Assignment: Given these entries, repeat exactly the lines starting with the one that has "pinky mcp: (244, 321)" and going on through the one that has "middle tip: (366, 201)", both included, but none of the pictures.

Record set:
============
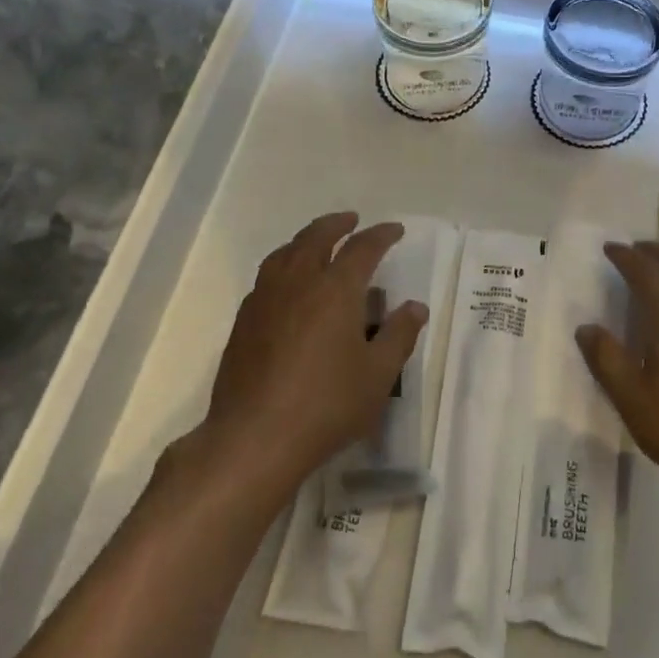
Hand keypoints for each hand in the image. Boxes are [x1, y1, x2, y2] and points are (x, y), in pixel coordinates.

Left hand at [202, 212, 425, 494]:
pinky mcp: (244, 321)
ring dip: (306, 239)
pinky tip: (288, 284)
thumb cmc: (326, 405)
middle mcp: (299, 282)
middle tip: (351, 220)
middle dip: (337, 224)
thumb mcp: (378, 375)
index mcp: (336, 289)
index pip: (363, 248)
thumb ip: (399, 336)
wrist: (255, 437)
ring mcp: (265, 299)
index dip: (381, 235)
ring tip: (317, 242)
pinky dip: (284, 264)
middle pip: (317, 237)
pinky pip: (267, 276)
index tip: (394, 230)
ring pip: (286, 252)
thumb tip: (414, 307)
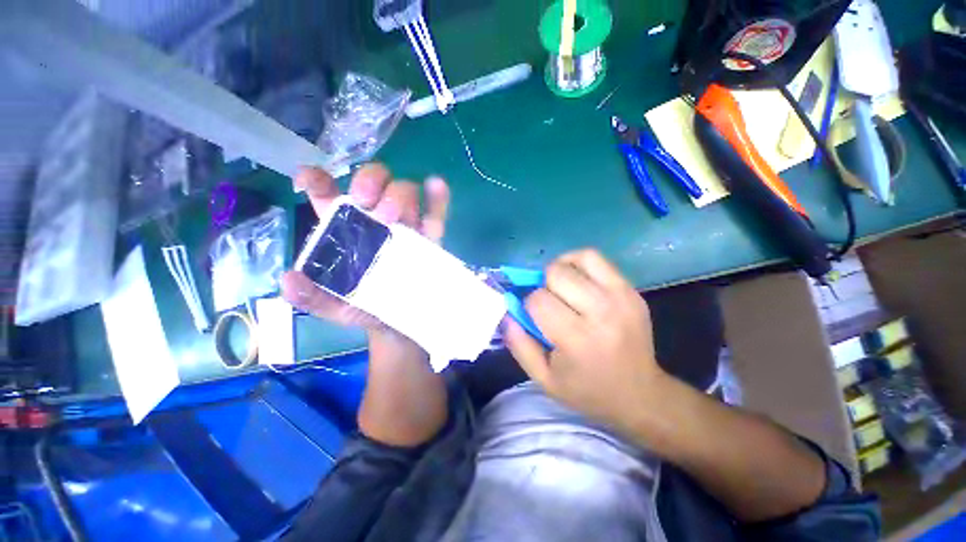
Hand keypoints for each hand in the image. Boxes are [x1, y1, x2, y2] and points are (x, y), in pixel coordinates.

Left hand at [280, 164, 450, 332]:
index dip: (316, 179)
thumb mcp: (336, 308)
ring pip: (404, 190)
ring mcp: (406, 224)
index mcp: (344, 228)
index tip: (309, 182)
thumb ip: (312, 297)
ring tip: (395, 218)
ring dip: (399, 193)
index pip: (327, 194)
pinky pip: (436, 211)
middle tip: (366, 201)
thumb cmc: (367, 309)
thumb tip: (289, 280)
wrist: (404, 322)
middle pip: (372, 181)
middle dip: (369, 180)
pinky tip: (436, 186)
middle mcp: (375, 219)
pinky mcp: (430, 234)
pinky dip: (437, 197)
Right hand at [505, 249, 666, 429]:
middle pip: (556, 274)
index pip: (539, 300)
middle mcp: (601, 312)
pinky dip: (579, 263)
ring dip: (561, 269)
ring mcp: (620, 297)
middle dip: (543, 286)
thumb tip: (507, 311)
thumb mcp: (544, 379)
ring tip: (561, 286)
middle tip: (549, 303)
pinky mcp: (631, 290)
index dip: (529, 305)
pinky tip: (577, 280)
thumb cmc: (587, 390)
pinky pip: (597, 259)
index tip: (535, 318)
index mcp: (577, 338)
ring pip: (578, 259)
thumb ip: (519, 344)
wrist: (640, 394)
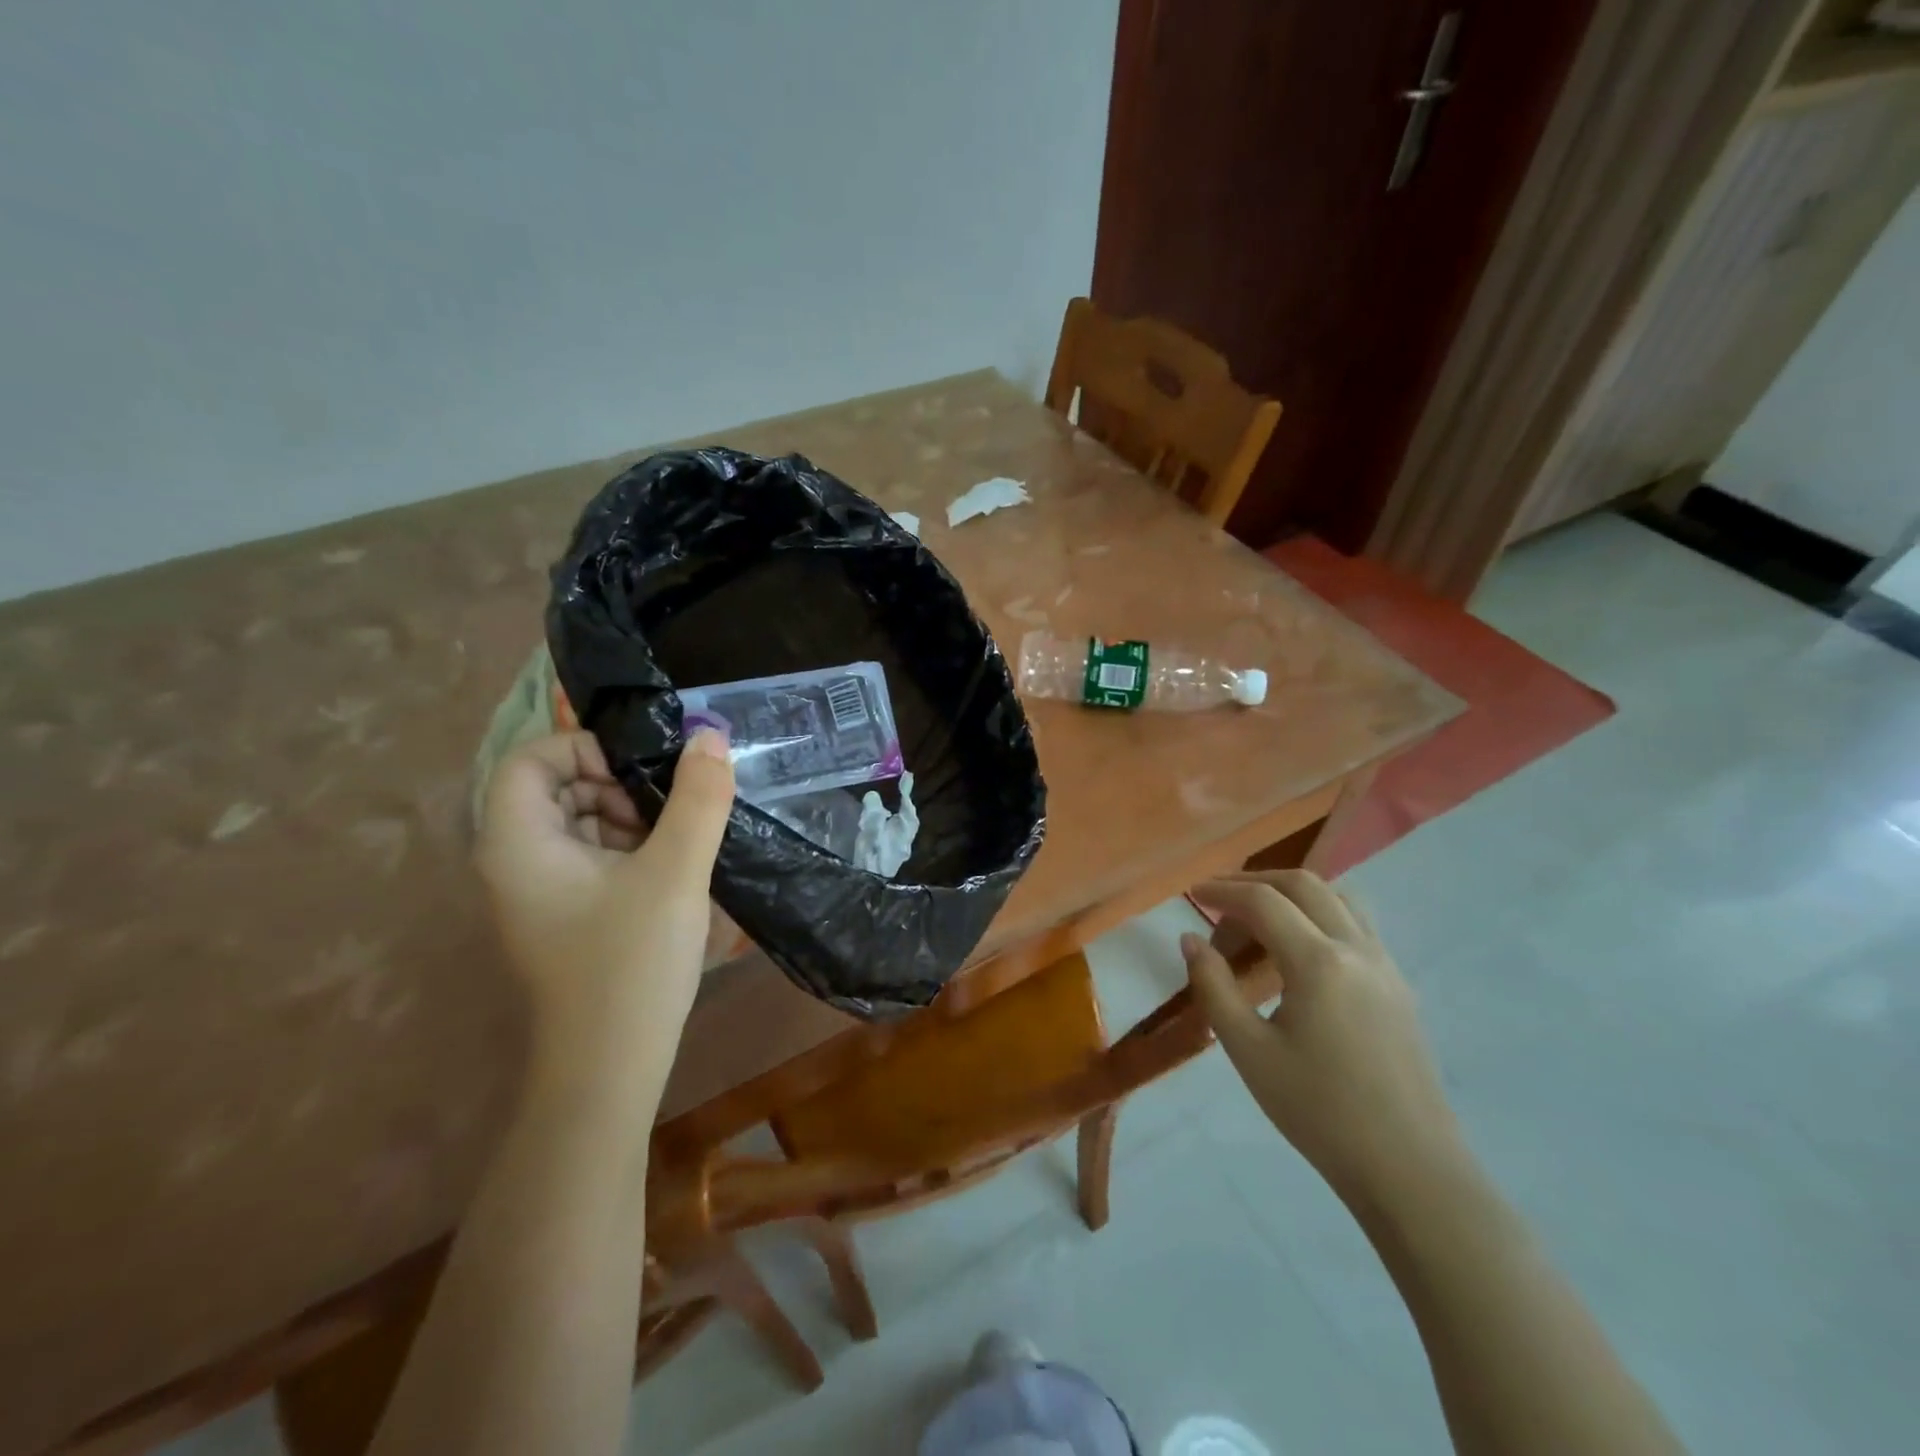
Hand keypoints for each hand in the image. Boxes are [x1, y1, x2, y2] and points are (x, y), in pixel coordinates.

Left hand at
============
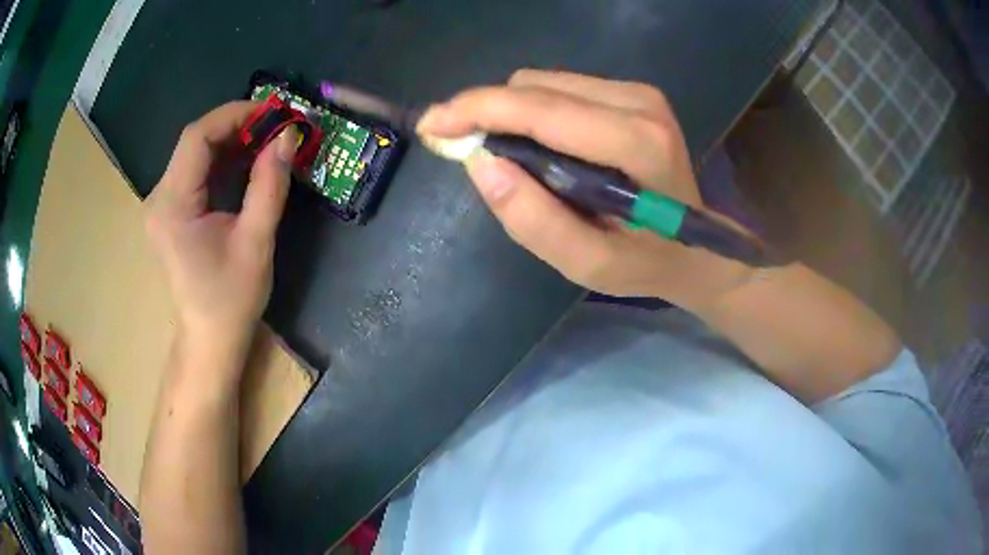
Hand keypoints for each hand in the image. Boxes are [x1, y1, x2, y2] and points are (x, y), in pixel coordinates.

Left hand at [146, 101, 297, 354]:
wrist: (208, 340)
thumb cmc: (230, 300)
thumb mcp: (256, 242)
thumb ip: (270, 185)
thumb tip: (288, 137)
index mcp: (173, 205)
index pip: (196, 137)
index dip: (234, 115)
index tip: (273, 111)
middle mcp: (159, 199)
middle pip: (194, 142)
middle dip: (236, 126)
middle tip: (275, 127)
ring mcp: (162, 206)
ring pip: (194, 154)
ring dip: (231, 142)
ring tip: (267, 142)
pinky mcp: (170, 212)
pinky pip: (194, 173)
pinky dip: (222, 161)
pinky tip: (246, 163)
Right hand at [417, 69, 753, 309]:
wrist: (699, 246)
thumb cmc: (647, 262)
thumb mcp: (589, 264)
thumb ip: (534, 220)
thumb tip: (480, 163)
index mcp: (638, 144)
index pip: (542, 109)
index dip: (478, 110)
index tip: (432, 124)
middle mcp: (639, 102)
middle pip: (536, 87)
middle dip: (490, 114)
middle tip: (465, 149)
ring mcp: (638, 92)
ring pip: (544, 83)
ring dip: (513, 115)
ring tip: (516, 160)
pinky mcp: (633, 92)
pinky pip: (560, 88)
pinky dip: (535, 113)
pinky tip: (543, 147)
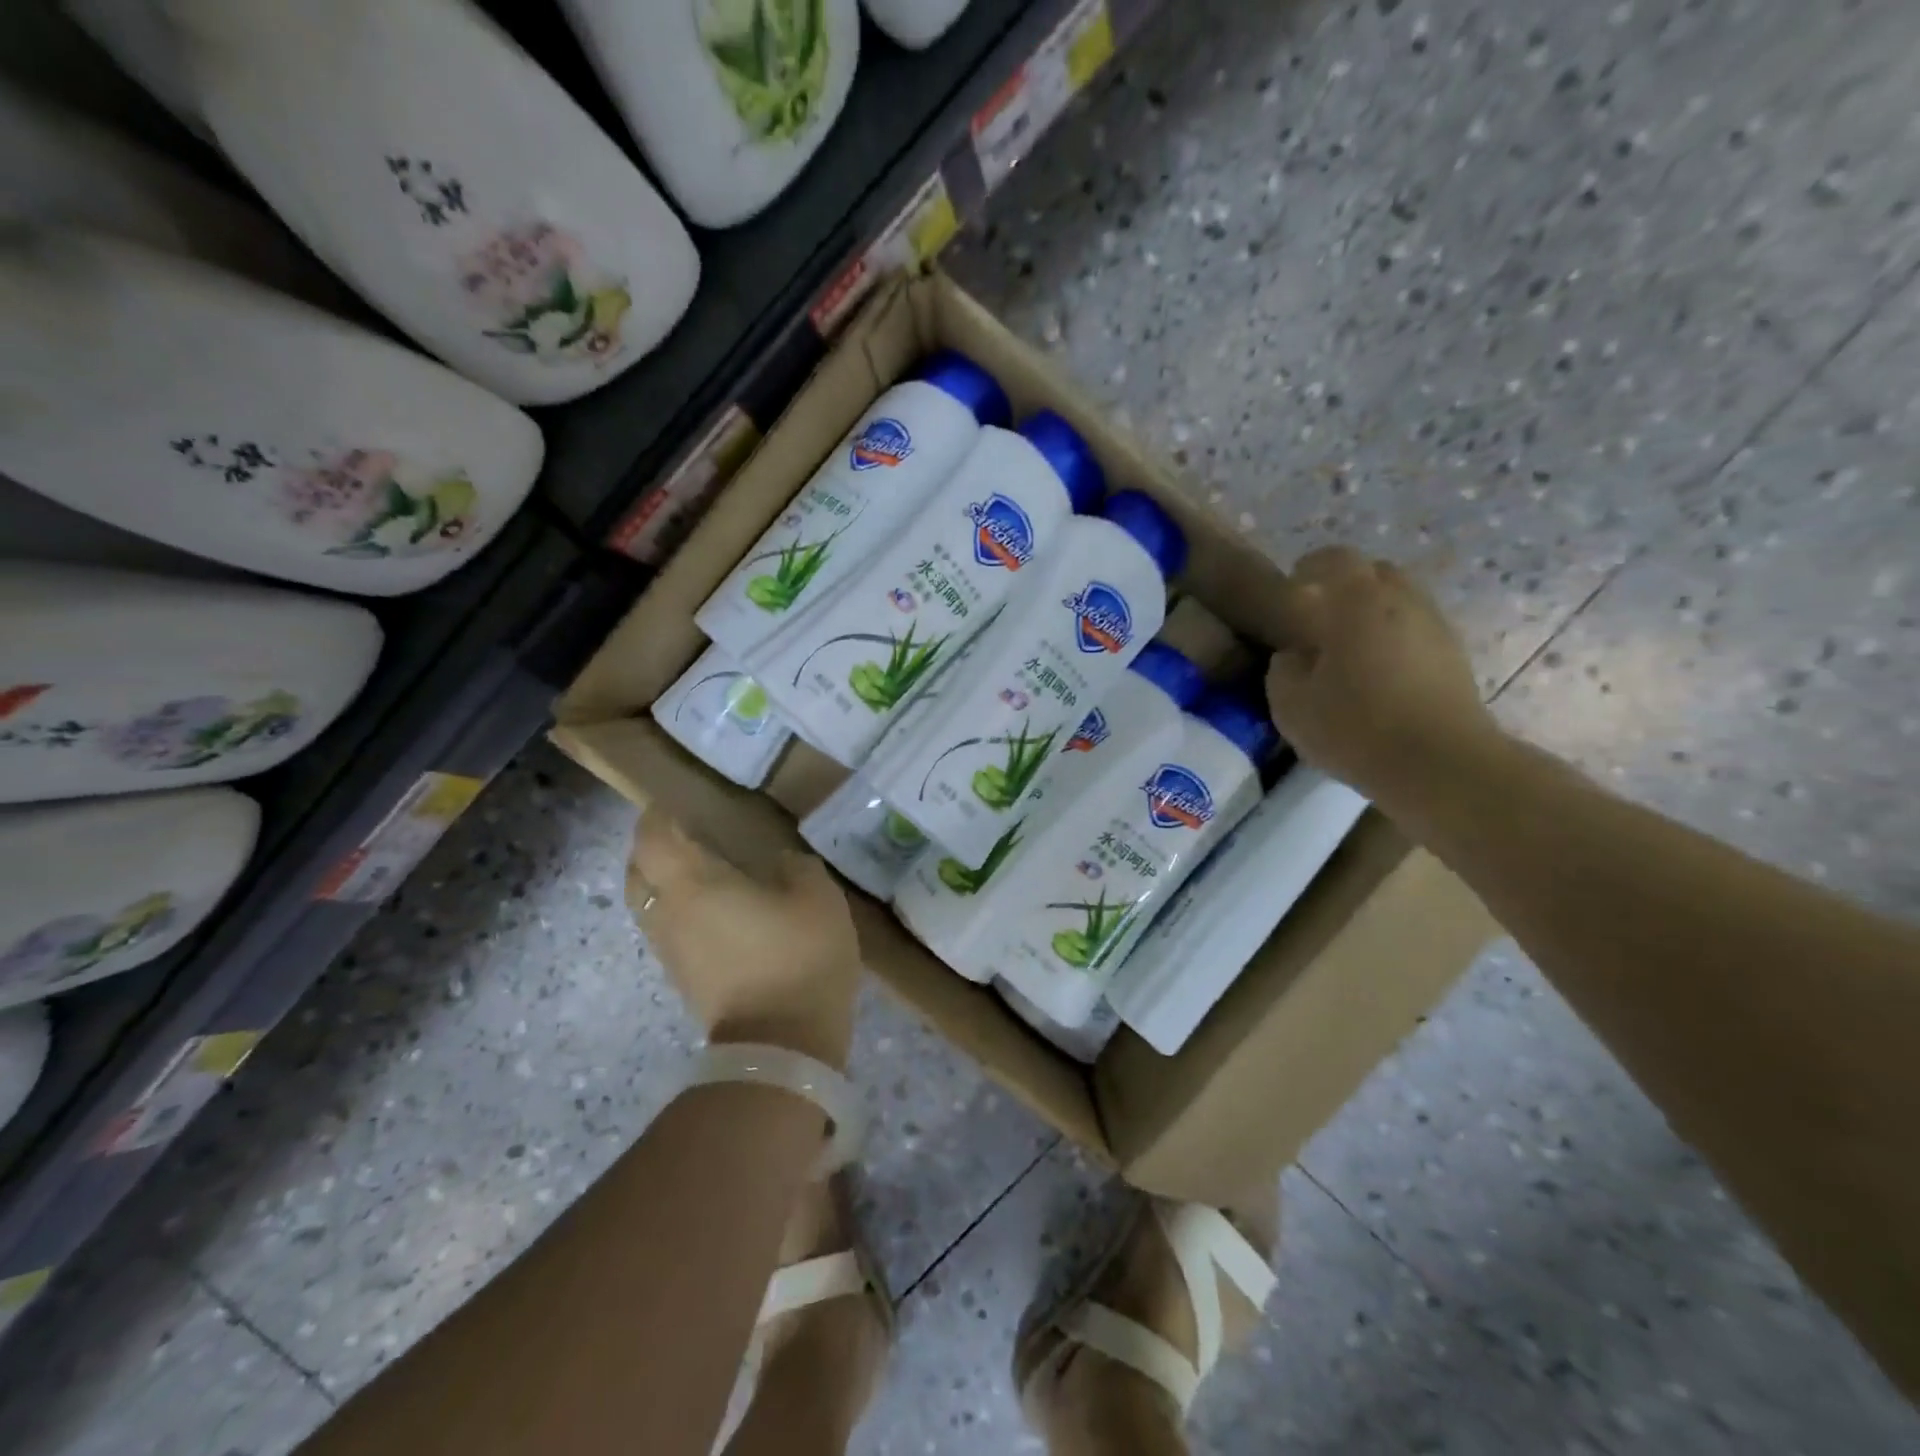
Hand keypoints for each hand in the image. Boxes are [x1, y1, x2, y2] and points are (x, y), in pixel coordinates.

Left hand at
============
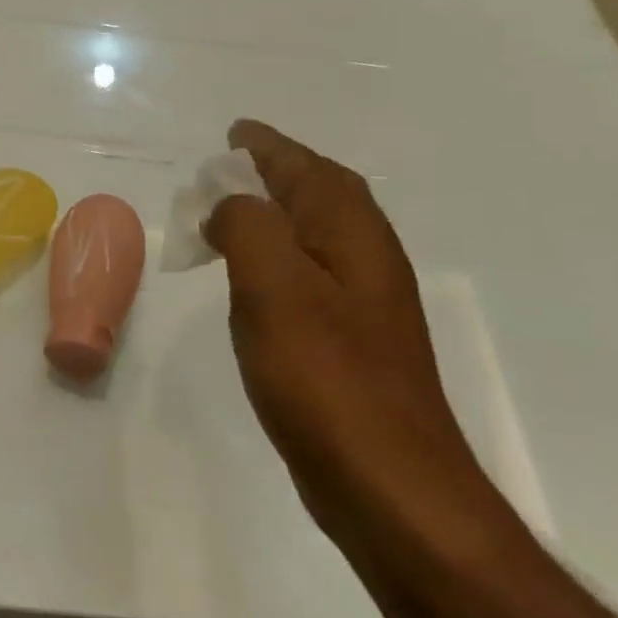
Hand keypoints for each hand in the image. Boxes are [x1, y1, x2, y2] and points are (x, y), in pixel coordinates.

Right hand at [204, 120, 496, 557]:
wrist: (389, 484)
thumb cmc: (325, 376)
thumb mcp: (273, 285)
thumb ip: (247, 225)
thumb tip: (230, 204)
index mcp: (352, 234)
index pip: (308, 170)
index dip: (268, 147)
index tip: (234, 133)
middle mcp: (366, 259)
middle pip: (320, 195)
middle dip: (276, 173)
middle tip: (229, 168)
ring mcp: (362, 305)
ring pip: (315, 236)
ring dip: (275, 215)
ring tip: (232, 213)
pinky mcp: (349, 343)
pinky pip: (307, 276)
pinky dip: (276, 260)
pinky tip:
============
Written solution:
pinky mcp: (244, 321)
ring dip: (306, 239)
pinky tip: (288, 284)
thumb cmc: (326, 405)
middle mcp: (299, 282)
middle tip: (351, 220)
middle dip: (337, 224)
thumb mcp: (378, 375)
index mcp: (336, 289)
index pip: (363, 248)
thumb ip: (399, 336)
wrist: (255, 437)
ring mcp: (265, 299)
index dip: (381, 235)
ring tip: (317, 242)
pinky dip: (284, 264)
middle pip: (317, 237)
pinky pip: (267, 276)
index tip: (394, 230)
ring pip: (286, 252)
thumb tip: (414, 307)
Hand keypoints for each hand in the image. Boxes are [x1, y1, x2, y2] and points are (x, y), in pixel coordinates.

Left hand at [280, 164, 450, 332]:
index dip: (316, 179)
thumb mcp: (336, 308)
ring pip: (404, 190)
ring mcp: (406, 224)
index mcp: (344, 228)
index tip: (309, 182)
thumb ip: (312, 297)
ring tip: (395, 218)
ring dip: (399, 193)
index pip: (327, 194)
pinky pip: (436, 211)
middle tip: (366, 201)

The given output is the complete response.